━━━ Given records

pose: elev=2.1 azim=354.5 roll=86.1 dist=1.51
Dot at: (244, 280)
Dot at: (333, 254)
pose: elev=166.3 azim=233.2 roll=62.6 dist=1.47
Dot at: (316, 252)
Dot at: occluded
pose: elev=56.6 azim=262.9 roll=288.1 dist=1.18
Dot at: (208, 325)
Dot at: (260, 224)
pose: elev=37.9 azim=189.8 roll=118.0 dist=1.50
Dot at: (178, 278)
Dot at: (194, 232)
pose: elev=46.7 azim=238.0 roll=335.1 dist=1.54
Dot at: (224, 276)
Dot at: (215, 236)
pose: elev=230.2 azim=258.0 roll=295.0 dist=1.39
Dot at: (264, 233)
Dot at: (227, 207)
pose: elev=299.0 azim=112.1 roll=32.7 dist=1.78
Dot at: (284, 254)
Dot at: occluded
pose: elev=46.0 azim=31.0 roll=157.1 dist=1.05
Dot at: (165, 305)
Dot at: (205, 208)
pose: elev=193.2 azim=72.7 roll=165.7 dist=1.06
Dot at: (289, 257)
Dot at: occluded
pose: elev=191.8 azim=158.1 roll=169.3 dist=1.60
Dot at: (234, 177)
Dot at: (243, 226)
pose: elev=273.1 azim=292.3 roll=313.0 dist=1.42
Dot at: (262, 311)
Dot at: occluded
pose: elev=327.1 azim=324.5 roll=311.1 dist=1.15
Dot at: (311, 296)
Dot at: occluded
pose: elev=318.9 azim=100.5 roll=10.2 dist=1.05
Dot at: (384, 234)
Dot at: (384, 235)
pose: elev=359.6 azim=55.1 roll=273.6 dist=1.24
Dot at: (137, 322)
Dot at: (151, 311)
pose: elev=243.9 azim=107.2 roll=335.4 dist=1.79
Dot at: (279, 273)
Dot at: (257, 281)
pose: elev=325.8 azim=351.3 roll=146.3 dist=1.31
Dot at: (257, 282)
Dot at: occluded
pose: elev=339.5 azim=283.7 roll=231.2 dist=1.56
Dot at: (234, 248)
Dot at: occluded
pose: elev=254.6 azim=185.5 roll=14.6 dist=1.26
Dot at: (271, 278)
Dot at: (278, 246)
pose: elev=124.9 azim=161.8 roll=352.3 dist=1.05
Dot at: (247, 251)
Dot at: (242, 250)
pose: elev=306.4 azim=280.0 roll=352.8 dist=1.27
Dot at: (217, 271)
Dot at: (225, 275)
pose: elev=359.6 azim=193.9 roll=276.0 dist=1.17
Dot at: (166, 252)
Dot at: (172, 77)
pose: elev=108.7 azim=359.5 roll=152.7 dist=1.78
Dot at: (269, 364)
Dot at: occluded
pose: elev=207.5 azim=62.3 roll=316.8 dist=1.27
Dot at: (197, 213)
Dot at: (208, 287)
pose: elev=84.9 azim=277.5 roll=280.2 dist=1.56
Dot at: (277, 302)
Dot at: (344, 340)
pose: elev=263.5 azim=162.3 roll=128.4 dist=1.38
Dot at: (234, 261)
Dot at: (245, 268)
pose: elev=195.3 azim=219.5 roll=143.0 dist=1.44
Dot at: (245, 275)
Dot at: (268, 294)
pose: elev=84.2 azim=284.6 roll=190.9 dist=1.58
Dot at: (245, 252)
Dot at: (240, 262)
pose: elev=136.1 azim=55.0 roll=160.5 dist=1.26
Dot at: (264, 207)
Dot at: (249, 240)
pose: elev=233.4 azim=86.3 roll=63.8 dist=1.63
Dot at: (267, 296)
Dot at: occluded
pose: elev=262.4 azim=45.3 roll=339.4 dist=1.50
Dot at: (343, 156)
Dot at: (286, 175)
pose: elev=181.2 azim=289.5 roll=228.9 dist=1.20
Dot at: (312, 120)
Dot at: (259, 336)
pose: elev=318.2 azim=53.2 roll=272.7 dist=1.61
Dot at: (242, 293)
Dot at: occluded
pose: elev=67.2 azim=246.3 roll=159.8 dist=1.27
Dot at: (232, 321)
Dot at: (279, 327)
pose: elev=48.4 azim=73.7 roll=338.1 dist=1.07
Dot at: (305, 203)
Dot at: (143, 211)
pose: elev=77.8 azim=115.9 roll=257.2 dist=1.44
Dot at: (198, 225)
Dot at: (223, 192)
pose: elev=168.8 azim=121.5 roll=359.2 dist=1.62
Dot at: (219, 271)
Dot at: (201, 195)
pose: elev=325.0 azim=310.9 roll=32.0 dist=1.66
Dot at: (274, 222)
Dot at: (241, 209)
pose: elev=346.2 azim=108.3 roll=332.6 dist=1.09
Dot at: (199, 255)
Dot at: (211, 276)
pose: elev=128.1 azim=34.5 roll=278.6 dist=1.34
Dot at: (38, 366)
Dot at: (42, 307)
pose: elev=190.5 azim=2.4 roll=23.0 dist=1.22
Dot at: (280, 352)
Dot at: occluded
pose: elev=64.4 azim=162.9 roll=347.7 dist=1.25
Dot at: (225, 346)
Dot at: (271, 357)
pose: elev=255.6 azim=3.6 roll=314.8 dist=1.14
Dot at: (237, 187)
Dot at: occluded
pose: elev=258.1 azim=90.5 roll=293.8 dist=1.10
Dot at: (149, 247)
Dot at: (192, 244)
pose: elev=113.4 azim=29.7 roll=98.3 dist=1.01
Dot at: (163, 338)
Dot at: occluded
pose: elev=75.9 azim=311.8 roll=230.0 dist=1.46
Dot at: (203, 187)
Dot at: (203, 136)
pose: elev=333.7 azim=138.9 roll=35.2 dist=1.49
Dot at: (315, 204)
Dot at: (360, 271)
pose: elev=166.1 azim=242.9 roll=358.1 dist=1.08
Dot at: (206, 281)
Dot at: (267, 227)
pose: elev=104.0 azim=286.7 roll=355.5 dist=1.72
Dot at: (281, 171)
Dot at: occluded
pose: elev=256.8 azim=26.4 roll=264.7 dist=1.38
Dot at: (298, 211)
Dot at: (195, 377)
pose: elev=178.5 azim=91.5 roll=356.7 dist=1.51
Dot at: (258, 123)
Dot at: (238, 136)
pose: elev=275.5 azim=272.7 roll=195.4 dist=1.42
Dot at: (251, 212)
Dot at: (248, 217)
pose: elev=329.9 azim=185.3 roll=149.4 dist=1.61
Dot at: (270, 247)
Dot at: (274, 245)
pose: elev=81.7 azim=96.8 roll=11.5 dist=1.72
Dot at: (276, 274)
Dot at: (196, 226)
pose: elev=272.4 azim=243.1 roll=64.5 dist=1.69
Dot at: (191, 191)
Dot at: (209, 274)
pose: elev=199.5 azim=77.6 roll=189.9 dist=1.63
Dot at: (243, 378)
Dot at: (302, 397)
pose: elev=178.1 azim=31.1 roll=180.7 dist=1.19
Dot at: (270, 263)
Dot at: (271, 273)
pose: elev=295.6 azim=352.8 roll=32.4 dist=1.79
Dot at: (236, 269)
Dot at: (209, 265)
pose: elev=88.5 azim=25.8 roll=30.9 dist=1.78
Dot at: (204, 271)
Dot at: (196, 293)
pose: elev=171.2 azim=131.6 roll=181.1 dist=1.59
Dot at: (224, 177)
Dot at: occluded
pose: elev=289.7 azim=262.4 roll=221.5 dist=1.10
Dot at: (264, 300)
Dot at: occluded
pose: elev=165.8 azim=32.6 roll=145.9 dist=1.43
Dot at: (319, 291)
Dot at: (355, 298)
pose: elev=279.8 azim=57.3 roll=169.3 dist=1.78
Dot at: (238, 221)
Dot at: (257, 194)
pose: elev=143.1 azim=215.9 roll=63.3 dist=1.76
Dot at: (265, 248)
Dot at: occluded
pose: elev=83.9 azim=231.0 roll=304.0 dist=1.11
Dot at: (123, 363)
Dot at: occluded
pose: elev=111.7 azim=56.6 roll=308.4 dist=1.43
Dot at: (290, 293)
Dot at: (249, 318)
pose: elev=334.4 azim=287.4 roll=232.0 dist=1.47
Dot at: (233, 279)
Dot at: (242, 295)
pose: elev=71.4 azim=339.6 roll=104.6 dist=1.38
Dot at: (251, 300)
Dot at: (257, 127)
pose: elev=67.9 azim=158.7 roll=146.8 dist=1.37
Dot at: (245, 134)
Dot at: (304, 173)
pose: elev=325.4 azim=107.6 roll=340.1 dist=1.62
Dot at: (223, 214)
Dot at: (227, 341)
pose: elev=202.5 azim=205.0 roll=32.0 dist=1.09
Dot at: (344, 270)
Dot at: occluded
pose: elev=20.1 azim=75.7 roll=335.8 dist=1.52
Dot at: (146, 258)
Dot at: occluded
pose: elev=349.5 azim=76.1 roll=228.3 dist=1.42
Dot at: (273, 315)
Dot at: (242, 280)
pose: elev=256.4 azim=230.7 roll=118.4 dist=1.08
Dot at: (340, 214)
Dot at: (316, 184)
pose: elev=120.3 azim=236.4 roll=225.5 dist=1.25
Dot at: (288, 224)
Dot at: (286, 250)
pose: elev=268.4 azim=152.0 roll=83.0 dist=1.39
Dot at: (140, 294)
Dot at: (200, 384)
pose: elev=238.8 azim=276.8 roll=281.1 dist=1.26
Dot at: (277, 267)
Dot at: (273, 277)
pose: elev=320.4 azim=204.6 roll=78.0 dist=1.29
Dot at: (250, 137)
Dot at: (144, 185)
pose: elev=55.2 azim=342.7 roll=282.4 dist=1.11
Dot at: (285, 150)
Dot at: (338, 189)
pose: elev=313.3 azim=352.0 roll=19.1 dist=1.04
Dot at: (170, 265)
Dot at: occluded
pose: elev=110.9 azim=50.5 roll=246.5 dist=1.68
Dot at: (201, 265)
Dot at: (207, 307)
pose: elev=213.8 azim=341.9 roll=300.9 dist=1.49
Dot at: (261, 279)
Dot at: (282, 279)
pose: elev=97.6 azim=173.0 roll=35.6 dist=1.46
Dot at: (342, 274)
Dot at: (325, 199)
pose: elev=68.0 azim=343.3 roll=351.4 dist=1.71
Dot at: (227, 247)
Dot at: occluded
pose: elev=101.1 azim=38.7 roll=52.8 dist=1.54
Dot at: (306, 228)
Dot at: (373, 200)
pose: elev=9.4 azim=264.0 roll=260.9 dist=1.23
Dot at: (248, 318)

━━━━━━

- _Exercise task_
Reproduce verbatim every line above, from the first line through the line containing "Dot at: (205, 208)", with both ends included.

- _Final answer_
pose: elev=2.1 azim=354.5 roll=86.1 dist=1.51
Dot at: (244, 280)
Dot at: (333, 254)
pose: elev=166.3 azim=233.2 roll=62.6 dist=1.47
Dot at: (316, 252)
Dot at: occluded
pose: elev=56.6 azim=262.9 roll=288.1 dist=1.18
Dot at: (208, 325)
Dot at: (260, 224)
pose: elev=37.9 azim=189.8 roll=118.0 dist=1.50
Dot at: (178, 278)
Dot at: (194, 232)
pose: elev=46.7 azim=238.0 roll=335.1 dist=1.54
Dot at: (224, 276)
Dot at: (215, 236)
pose: elev=230.2 azim=258.0 roll=295.0 dist=1.39
Dot at: (264, 233)
Dot at: (227, 207)
pose: elev=299.0 azim=112.1 roll=32.7 dist=1.78
Dot at: (284, 254)
Dot at: occluded
pose: elev=46.0 azim=31.0 roll=157.1 dist=1.05
Dot at: (165, 305)
Dot at: (205, 208)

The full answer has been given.